2017 James F. Sulzby Book Award from the Alabama Historical Association 

At its height the Creek Nation comprised a collection of multiethnic towns and villages with a domain stretching across large parts of Alabama, Georgia, and Florida. By the 1830s, however, the Creeks had lost almost all this territory through treaties and by the unchecked intrusion of white settlers who illegally expropriated Native soil. With the Jackson administration unwilling to aid the Creeks, while at the same time demanding their emigration to Indian territory, the Creek people suffered from dispossession, starvation, and indebtedness.

Between the 1825 Treaty of Indian Springs and the arrival of detachment six in the West in late 1837, nearly twenty-three thousand Creek Indians were moved—voluntarily or involuntarily—to Indian territory. Rivers of Sand fills a substantial gap in scholarship by capturing the full breadth and depth of the Creeks’ collective tragedy during the marches westward, on the Creek home front, and during the first years of resettlement.
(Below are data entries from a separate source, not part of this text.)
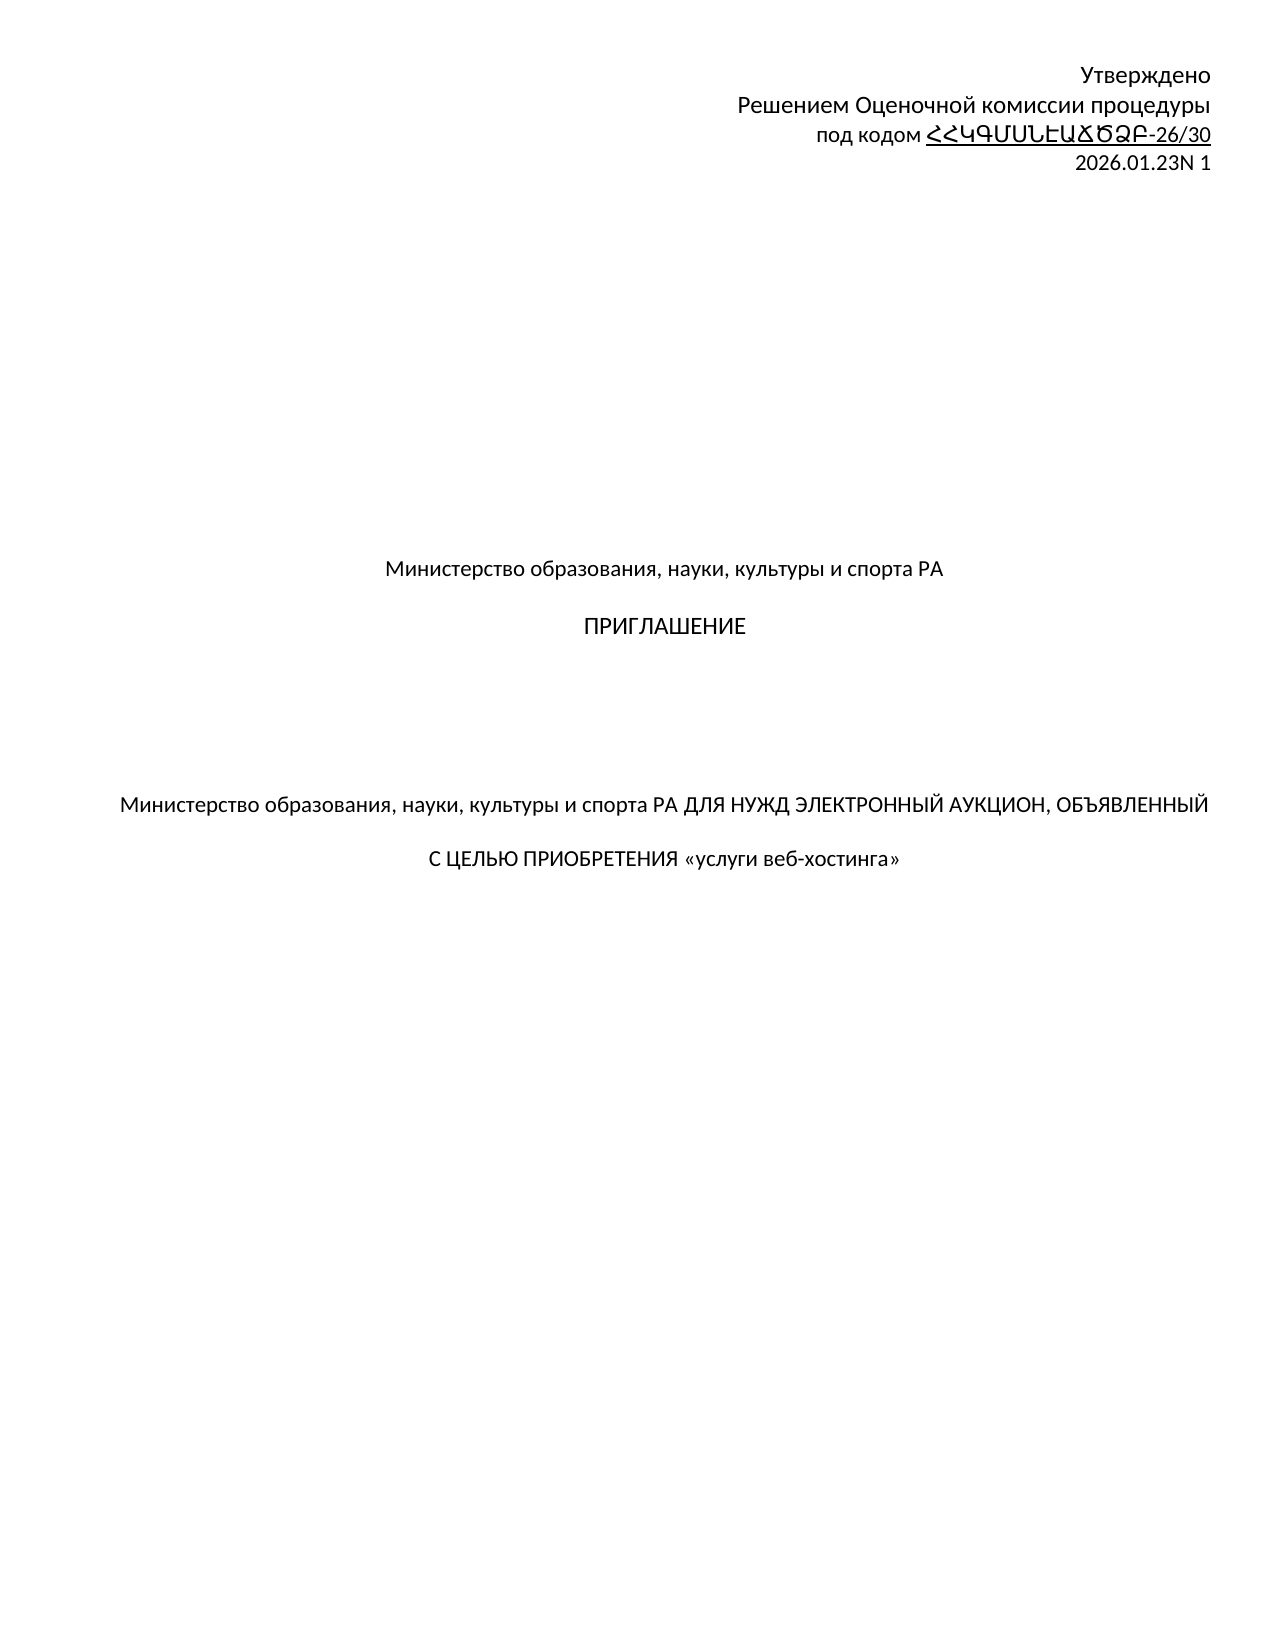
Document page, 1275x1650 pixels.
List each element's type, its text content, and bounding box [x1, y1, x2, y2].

text Министерство образования, науки, культуры и спорта РА [118, 554, 1211, 582]
text Решением Оценочной комиссии процедуры [118, 89, 1211, 120]
text ПРИГЛАШЕНИЕ [118, 610, 1212, 641]
text под кодом ՀՀԿԳՄՍՆԷԱՃԾՁԲ-26/30 2026.01.23 N 1 [118, 120, 1211, 176]
text Утверждено [118, 59, 1211, 89]
text С ЦЕЛЬЮ ПРИОБРЕТЕНИЯ «услуги веб-хостинга» [118, 844, 1211, 872]
text Министерство образования, науки, культуры и спорта РА ДЛЯ НУЖД ЭЛЕКТРОННЫЙ АУКЦИОН, ОБЪЯВЛЕННЫЙ [118, 791, 1211, 819]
Unlike the Cherokee Trail of Tears, which was conducted largely at the end of a bayonet, most Creeks were relocated through a combination of coercion and negotiation. Hopelessly outnumbered military personnel were forced to make concessions in order to gain the compliance of the headmen and their people. Christopher D. Haveman’s meticulous study uses previously unexamined documents to weave narratives of resistance and survival, making Rivers of Sand an essential addition to the ethnohistory of American Indian removal.